Let’s say you a relative newbie to the coin market and you don’t have a high degree of comfort regarding your knowledge. An area like St. Gaudens double eagles might be a good place to start. You get the comfort of buying an ounce of gold with every purchase and you will own a coin that is incredibly liquid. A quick perusal of the most recent CDN Monthly Summary shows no less than twenty-five Saints that have a current wholesale bid of less than $2,000 per coin. Assuming that prices for these issues stay in this range (and my gut feeling tells me that MS63 Saints will be dropping in price in the near future) this means that a pretty significant collection could be built on a reasonable budget.
Another series that a collector without a huge budget can have a lot of fun with is Type Three gold dollars. I’ve recently sold coins like 1857 and 1858 gold dollars in PCGS MS64 (with CAC stickers!) for not much more than $1,000 and for just a bit less, you can buy many of the popular low-mintage dates from the 1880’s in the same grade. If you purchase coins graded MS63, many are $750 per coin or in some cases less. Yes, gold dollars are small. But you have to like the value of a 125-150 year old American gold coin in Choice Uncirculated (or better) for $750-1,250.
For overall value, it is hard to beat the Liberty Head quarter eagle series. Even though many of the branch mint issues from the 1840’s, 1850’s and 1860’s are rare and fairly expensive, the Philadelphia coins from all decades are mostly affordable. The post-1875 issues are especially reasonable from a price standpoint and it is possible to purchase some legitimately scarce coins for $1,000 or less. I am a very big fan of the 1840’s dates from Philadelphia and many can be bought in AU50 for less than $1,000; despite their obvious scarcity.

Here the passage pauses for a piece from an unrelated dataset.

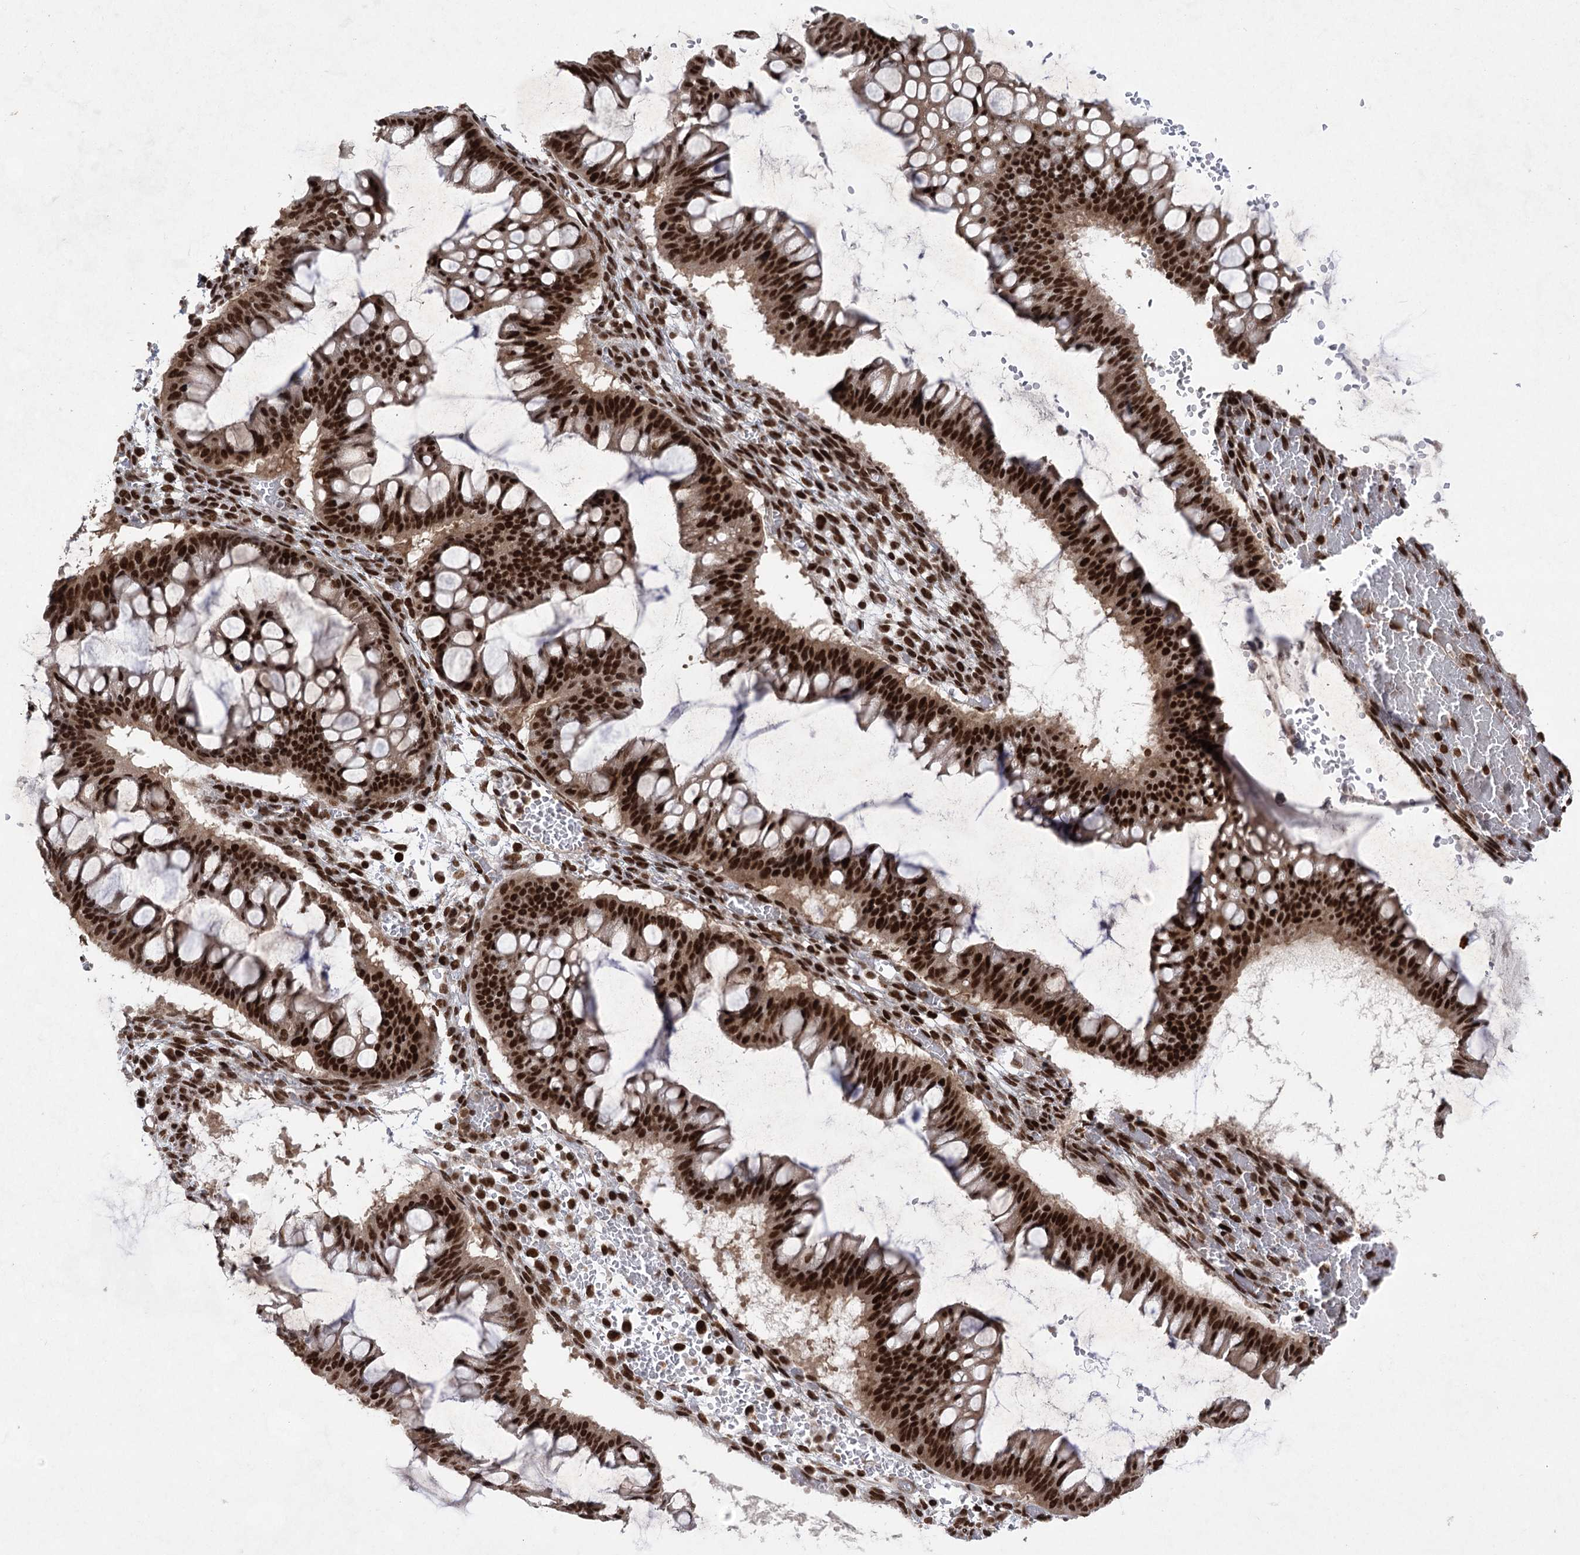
{"staining": {"intensity": "strong", "quantity": ">75%", "location": "nuclear"}, "tissue": "ovarian cancer", "cell_type": "Tumor cells", "image_type": "cancer", "snomed": [{"axis": "morphology", "description": "Cystadenocarcinoma, mucinous, NOS"}, {"axis": "topography", "description": "Ovary"}], "caption": "Immunohistochemical staining of ovarian cancer shows high levels of strong nuclear protein expression in about >75% of tumor cells.", "gene": "ZCCHC8", "patient": {"sex": "female", "age": 73}}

I’ve mentioned a number of times in the past year that I think No Motto half eagles and eagles from the Philadelphia mint are a very good value. To give you an idea, I sold a really choice NGC AU58 CAC approved 1852 half eagle this morning for $625. This is a 150+ year old gold coin with a basal value of $300. At $625, how can you go wrong? There are many other Philadelphia half eagles from the 1840’s and 1850’s that can be found in AU55 and AU58 grades for $1,000 and less. The eagles from this era are more expensive but choice, original AU55 coins are sometimes available for less than $1,000. A collector on a limited budget could put together a very nice date run of No Motto half eagles and eagles without breaking the bank.
Another area that still offers good value is the Liberty Head Type One series. There are, of course, many extremely expensive dates in this series and even the common issues tend to be expensive in higher grades. But nice EF45 to AU55 coins are available from time to time and many can be purchased for $1,500-2,000. As an example, I sold a pleasing 1855-S in PCGS AU50 the other day for $1,700. It’s not a really rare coin but it’s the second year of issue from this mint and it’s a date that jumps up in price appreciably once you hit the MS60 level.
If you don’t have a huge numismatic budget, don’t necessarily rule out pre-1933 gold coins. As I mentioned above, there are a lot of very interesting coins available for less than $1,000 and if you can get your budget up to $2,000 per coin, you have some seriously interesting options to choose from.